• [STORED DATA]
--

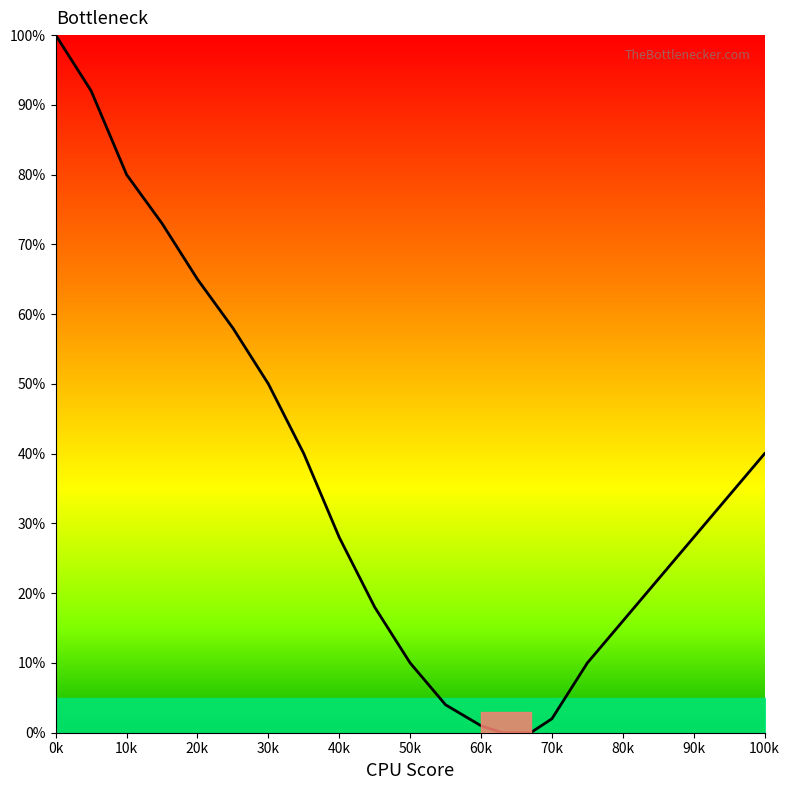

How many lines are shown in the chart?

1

--

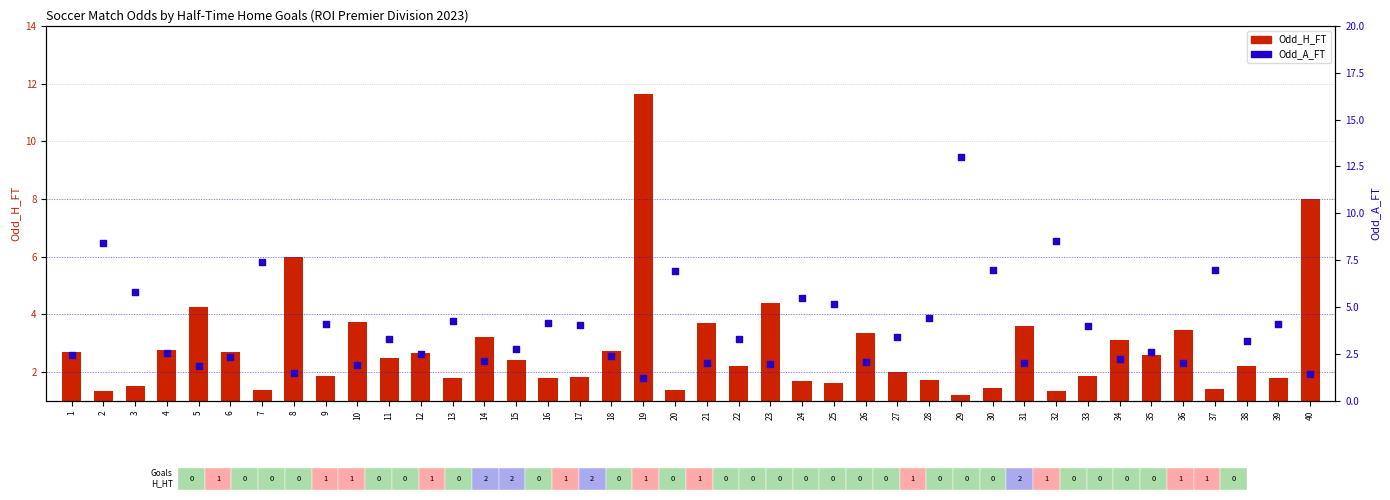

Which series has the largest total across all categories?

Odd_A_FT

--

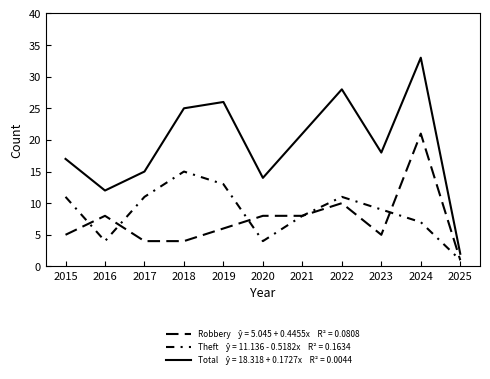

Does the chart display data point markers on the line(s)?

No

--

• [YOUR TASK] Pull out every line of the entries above that contains the string "chart", matching case exactly, and copy each one unchanged.

• [EXPECTED ANSWER]
How many lines are shown in the chart?
Does the chart display data point markers on the line(s)?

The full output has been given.